Please tally how many lines in the entries below include the word "with", giving only the number.

**Information given**
____________
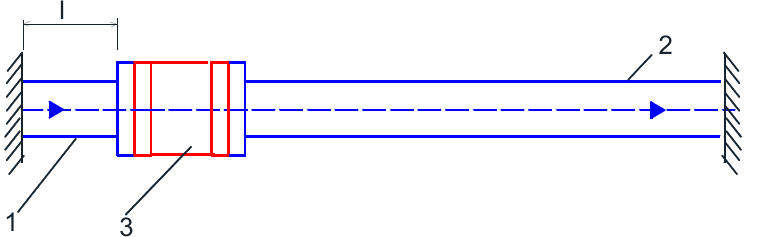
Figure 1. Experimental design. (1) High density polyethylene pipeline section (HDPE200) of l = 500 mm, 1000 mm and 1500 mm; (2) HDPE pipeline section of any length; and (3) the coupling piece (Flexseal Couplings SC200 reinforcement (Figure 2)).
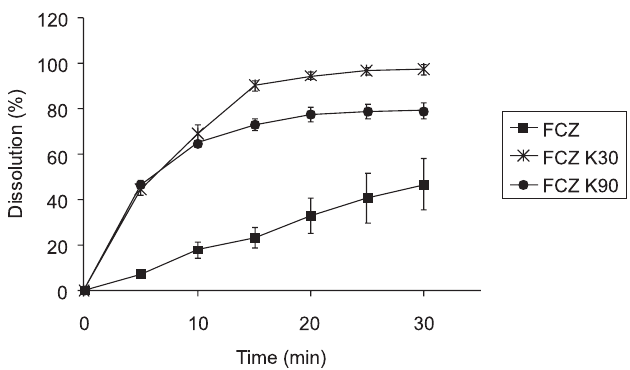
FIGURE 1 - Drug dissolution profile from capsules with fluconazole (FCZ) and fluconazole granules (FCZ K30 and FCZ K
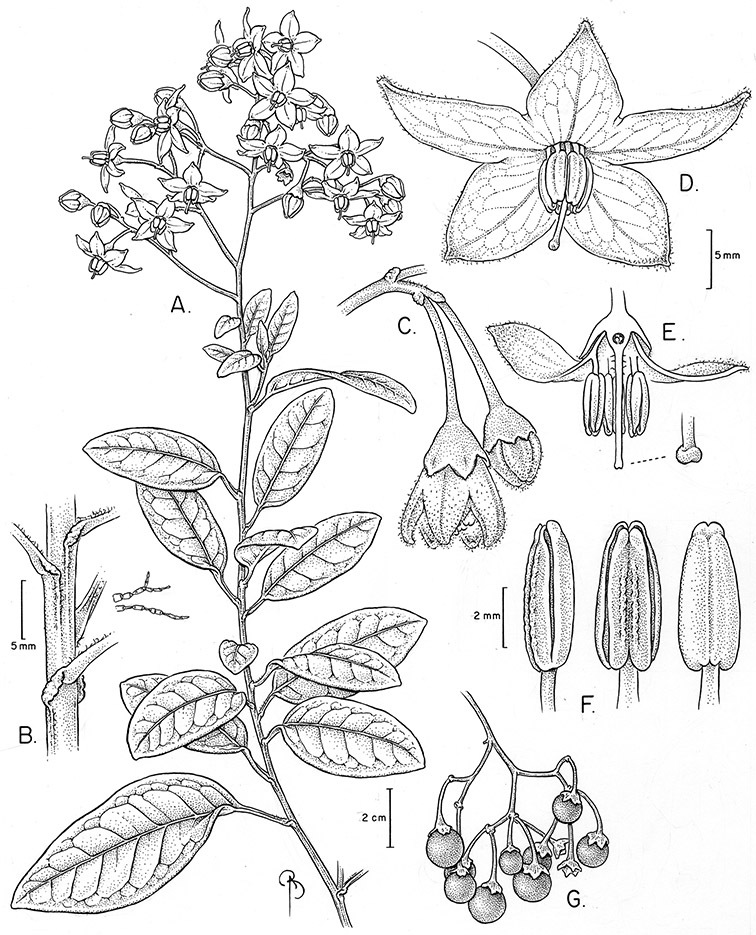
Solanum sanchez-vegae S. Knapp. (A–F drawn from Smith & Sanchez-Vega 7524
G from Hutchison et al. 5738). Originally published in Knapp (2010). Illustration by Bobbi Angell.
____________
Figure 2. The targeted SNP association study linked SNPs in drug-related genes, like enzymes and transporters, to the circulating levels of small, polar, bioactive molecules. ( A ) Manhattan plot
____________
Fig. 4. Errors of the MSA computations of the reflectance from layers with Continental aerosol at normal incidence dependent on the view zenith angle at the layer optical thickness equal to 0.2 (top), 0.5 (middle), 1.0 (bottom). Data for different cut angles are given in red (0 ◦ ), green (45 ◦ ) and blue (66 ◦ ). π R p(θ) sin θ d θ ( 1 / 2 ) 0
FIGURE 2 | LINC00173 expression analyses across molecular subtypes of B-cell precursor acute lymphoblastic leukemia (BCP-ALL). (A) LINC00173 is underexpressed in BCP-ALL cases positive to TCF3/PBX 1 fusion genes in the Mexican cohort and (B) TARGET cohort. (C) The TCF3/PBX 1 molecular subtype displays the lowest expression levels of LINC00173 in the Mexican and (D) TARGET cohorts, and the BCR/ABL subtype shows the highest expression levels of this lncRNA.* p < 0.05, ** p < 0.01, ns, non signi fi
____________
**Answer box**
2